Material provided START

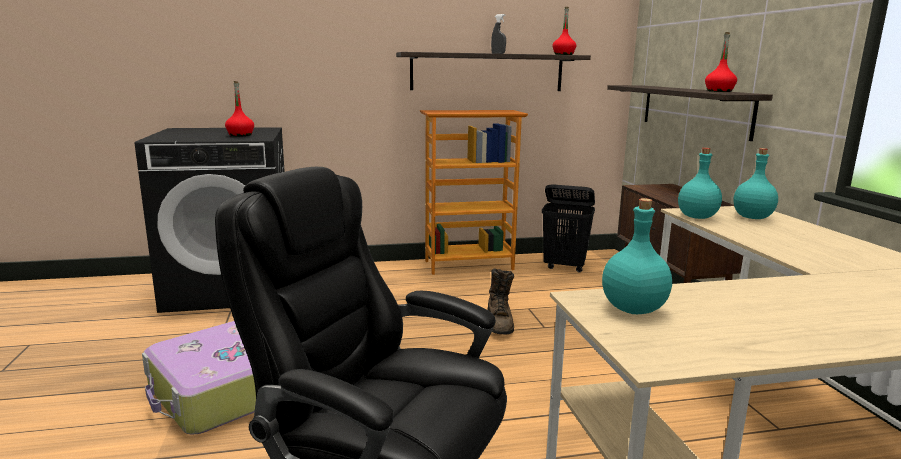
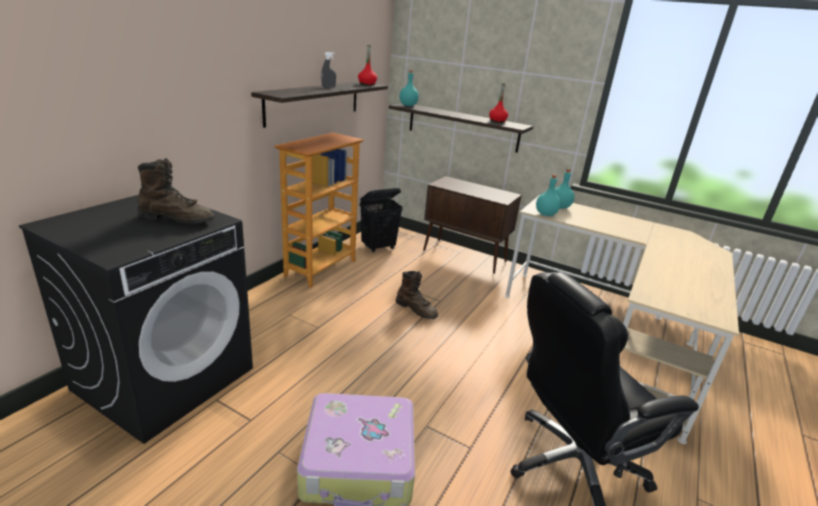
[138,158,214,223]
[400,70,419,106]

Material provided END
Material provided START

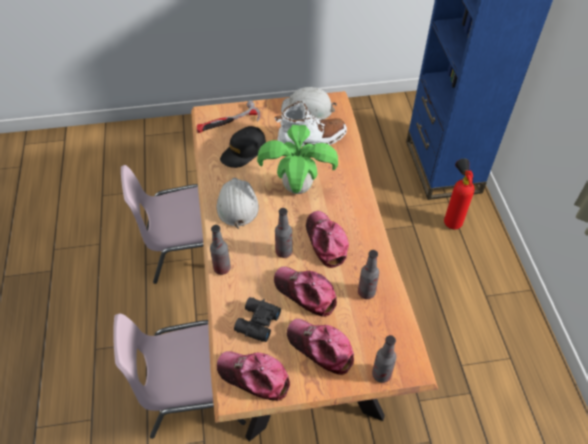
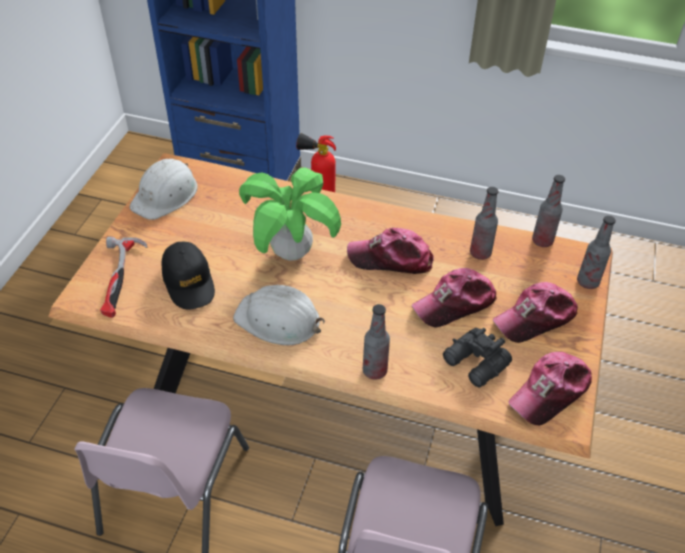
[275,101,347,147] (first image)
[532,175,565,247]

Material provided END
Material provided START

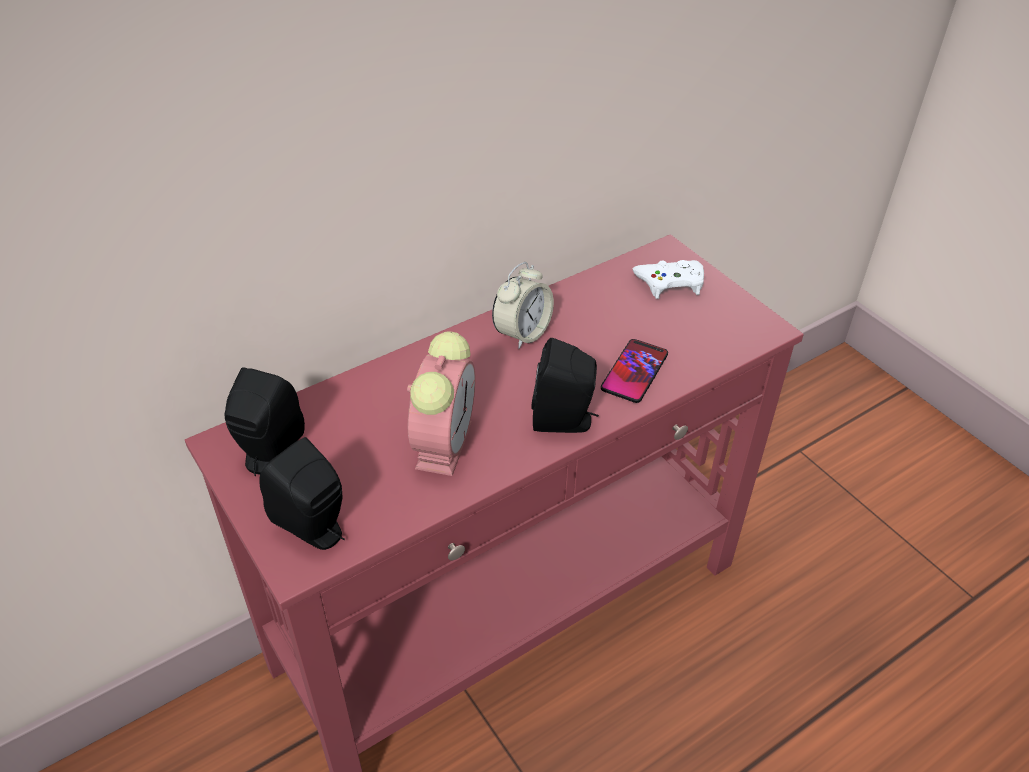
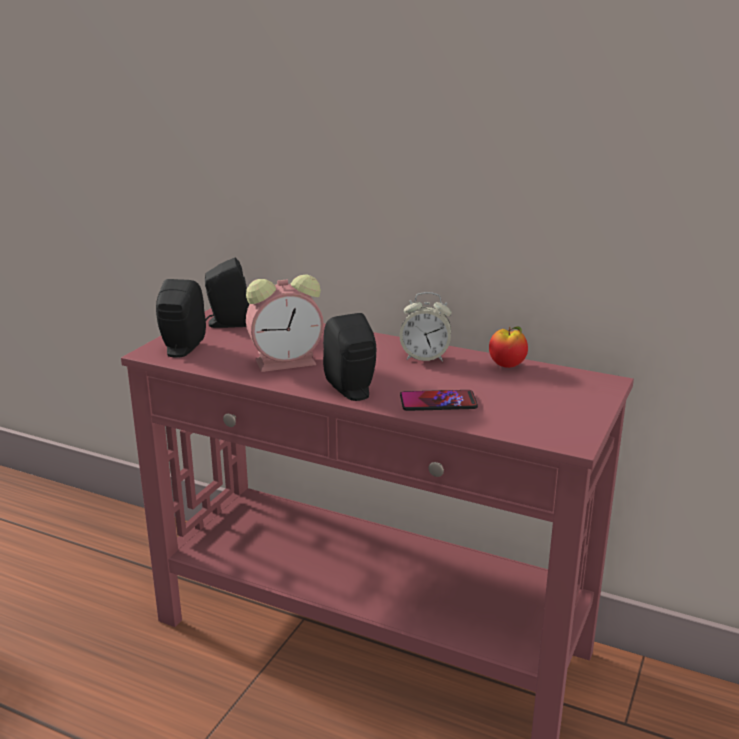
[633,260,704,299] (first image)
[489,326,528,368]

Material provided END

> Work to complete
The word to find is "image". Copy every line of the records that holds it.

> Task response
[275,101,347,147] (first image)
[633,260,704,299] (first image)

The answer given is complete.